I'd like to add more information to this thread:
First, Sabre D/A IC's despite their their tested lab specs, it's well known that Sabre chipsets, even its top of the like IC, convert internally DSD to PCM. This will sure has an impact on how DSD sounds converted by Sabre ICs.
Burr Brown or AKM can convert DSD to analogue natively. The SMSL D400 PRO that I own uses the top of the line AKM two IC's solution: AK4191 that does oversampling and Delta Sigma modulation, and an AK4499EX that is the actual D/A IC. This combination as implemented on the SMSL D400 PRO can convert DSD natively (It can bypass digital volumen control or any other kind of processing), and It shows. The SMSL D 400 PRO is an inexpensive D/A converter but It sounds great for the price and It really shines when converting DSD.

I am not sure what you mean by "converting DSD natively", but I just want to point out that it is almost a certainty that ESS Sabre DACs don't decimate DSD input signal into a low sample rate PCM (less than the DSD sample rate, such as 192 or even 384 or 764 ksps).

Proof is the specifications of the IIR (recursive) digital filters implemented by ESS on-chip to filter out the DSD HF quantization noise prior re-modulation by their own delta-sigma modulator [1] :

As can be seen, the frequency response of the 3 available low pass filters goes up to about one and a half MHz. That is roughly the Nyquist frequency of so-called DSD64, which is of course exactly half the DSD sample rate, ie 1.4112 MHz. That means that the digital low pass filter implemented by ESS in the ES9008 doesn't decimate DSD input signal into low sample rate PCM that have much lower Nyquist frequency and would consequently not allow the digital filters to have frequency responses such as those shown above. More recent ESS Sabre DACs accept DSD at much higher sample rates, but the specifications of the filters are scaled depending on the DSD input clock [2]. That means that for each filter, the -3 dB corner frequency and the top end of the frequency response is pushed two times higher in frequency every time the DSD input sample rate is doubled. Thus, the original Nyquist frequency of the DSD input signal to the DAC chip is preserved whatever the DSD input sample rate is.

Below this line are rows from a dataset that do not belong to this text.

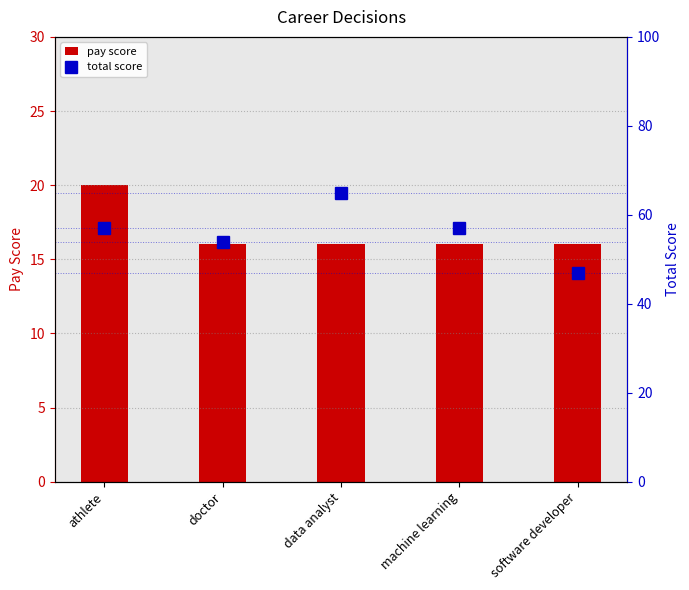

At which label does total score reach its peak?

data analyst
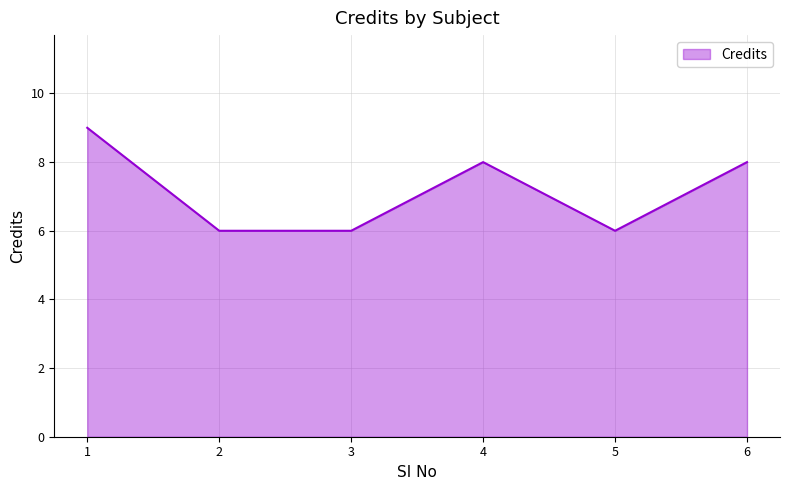

What is the difference between the maximum and minimum values?

3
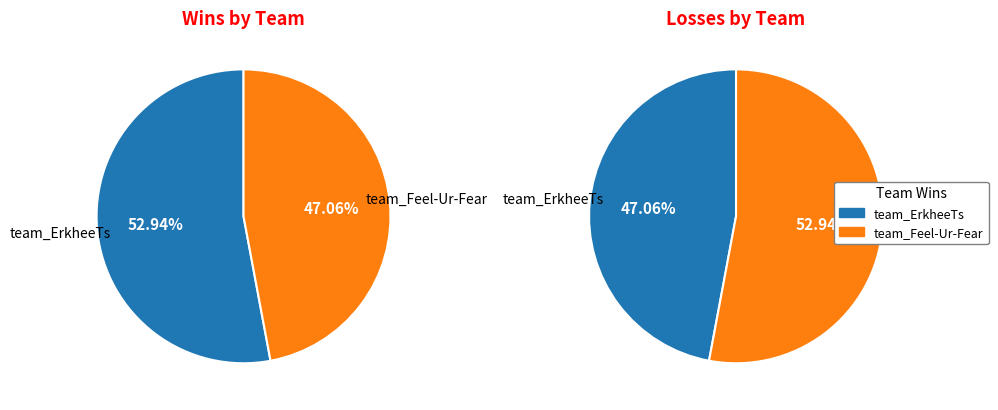

How many segments does this pie chart have?

2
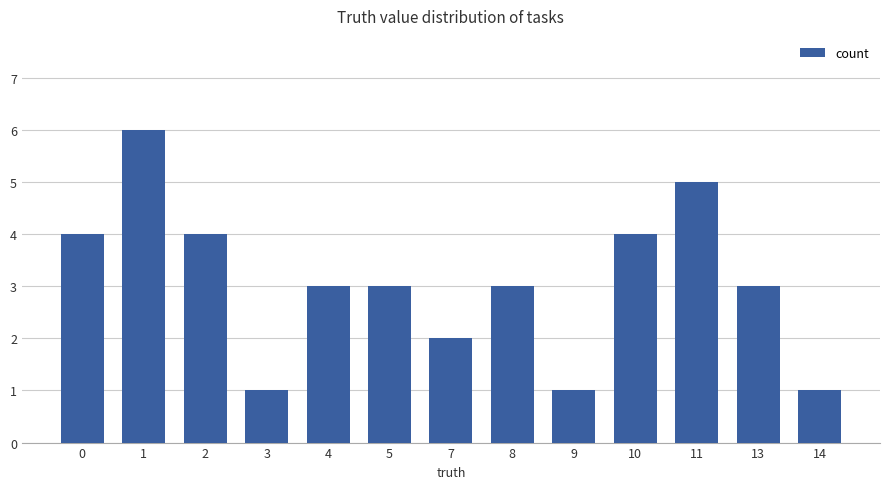

Count the number of categories in the chart.

13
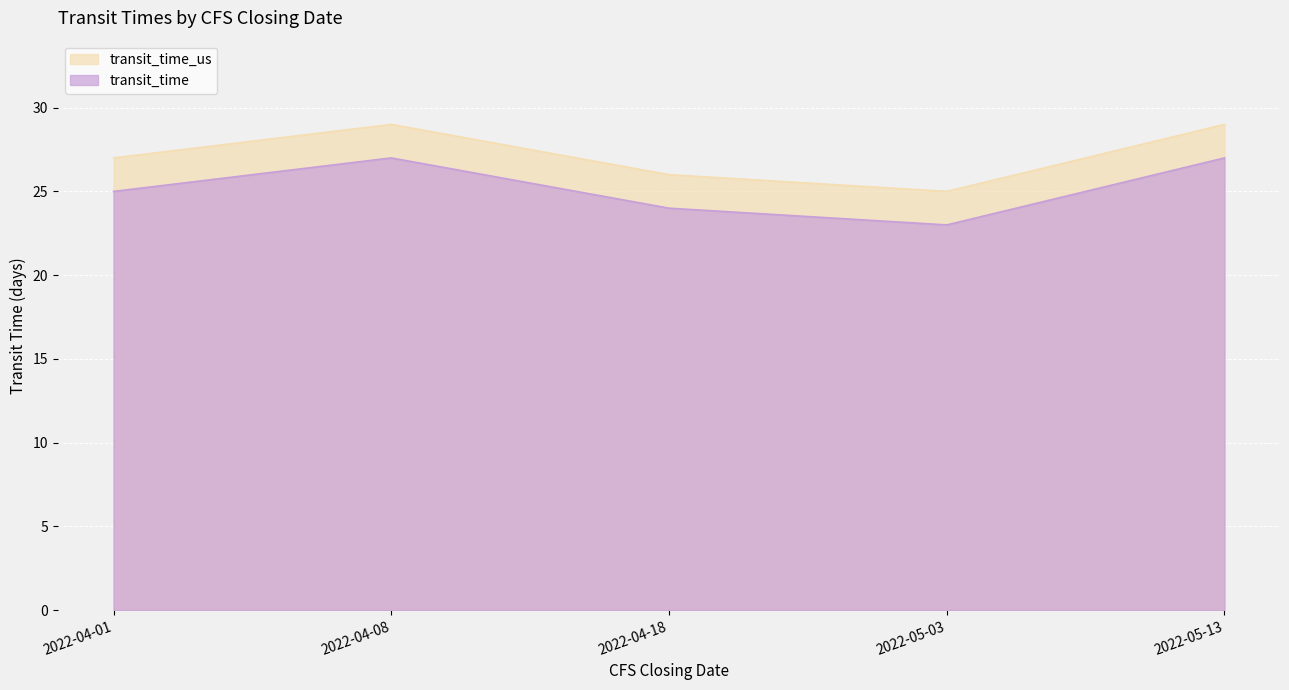

The transit_time_us series shows 25 at 2022-05-03. True or false?

True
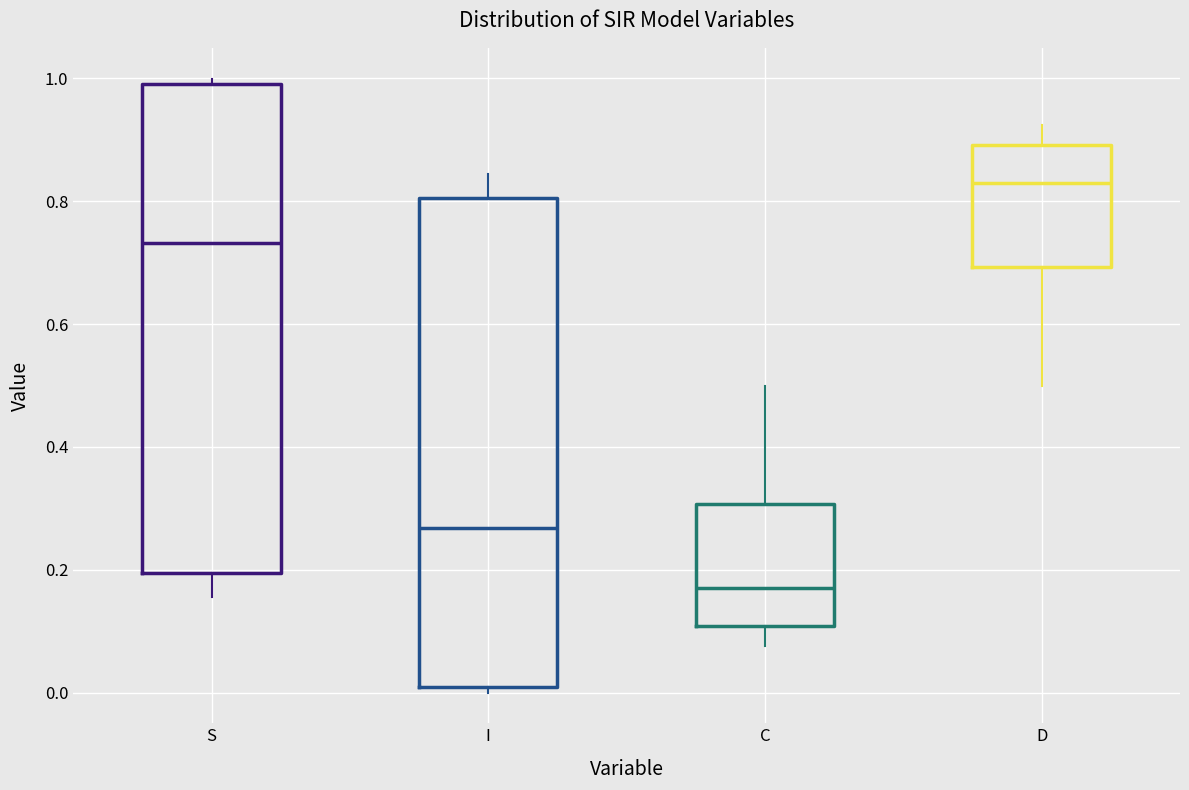

Where does the lower whisker of the box for C end on the y-axis? The values are not printed on the chart, so give them approximately, as read against the axis.

0.08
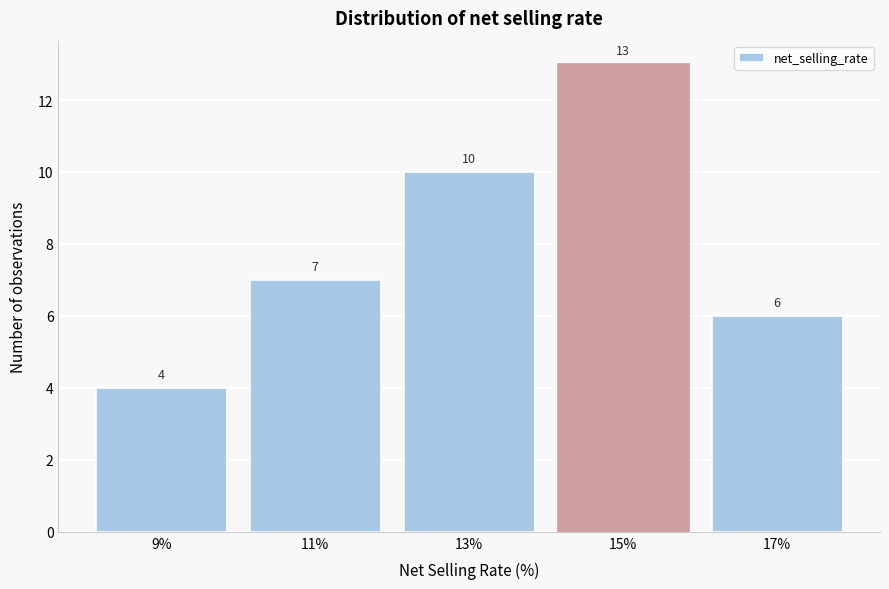

Reading left to right, what are all the values shown in this chart?

9%=4	11%=7	13%=10	15%=13	17%=6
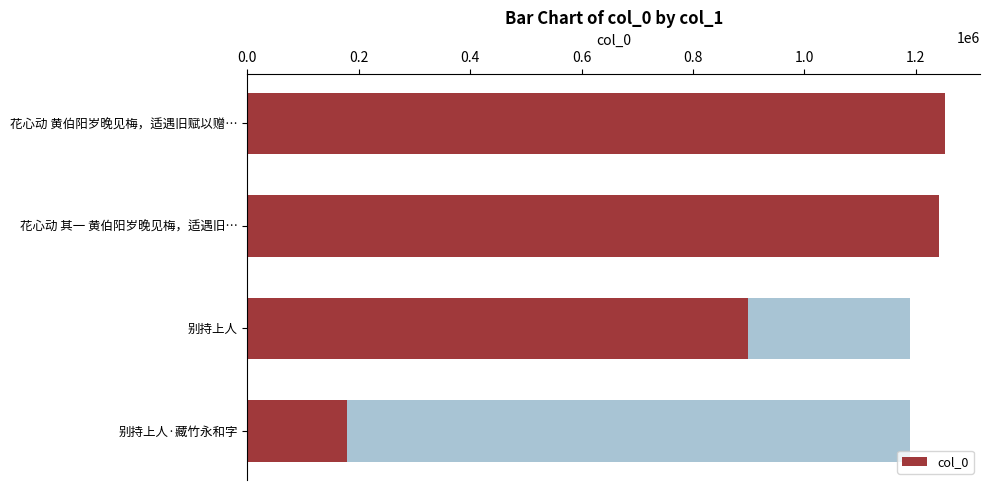

What is the smallest value displayed?

179466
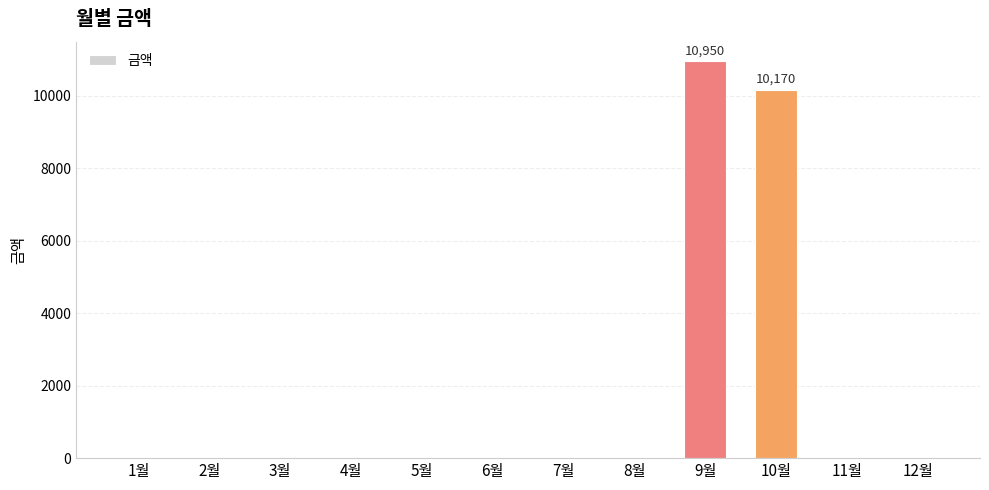

What is the sum of all values?

21120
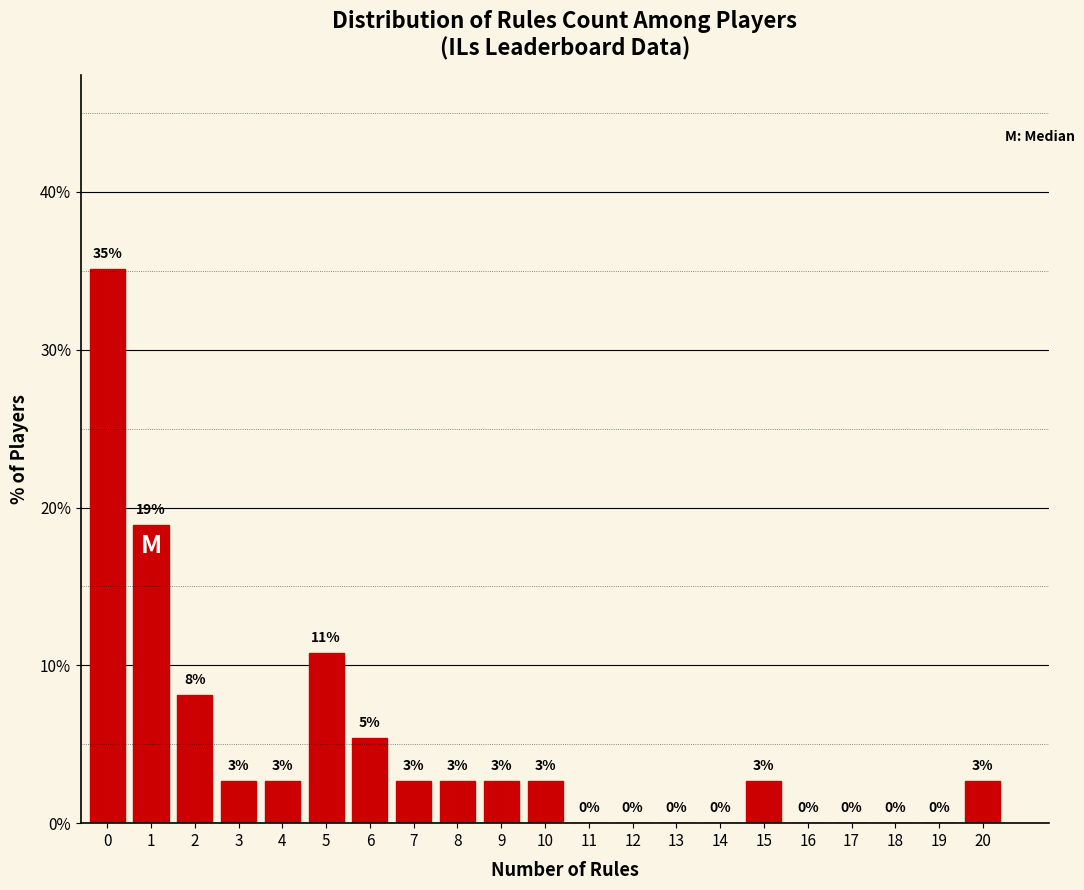

Are the bars horizontal?

No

Obviously, the IIR digital low pass filter do produce a multibit code that is re-modulated back to a lower bit depth signal by ESS's delta-sigma modulator, a typical signal path and conversion technique this day. But fact is that the frequency content of DSD signals is not changed, subject to the effect of the necesary low-pass filter to attenuate DSD shaped quantization noise.

[1] This graph is taken out of the ESS ES9008 DAC chip datasheet (Rev. 1.3 of February 15, 2015) and is identical in the datasheet of the ES9012 and ES9018 (February 11, 2010).
[2] ES9010K2M datasheet, April 27, 2021, and ES9038PRO datasheet, February 8, 2021.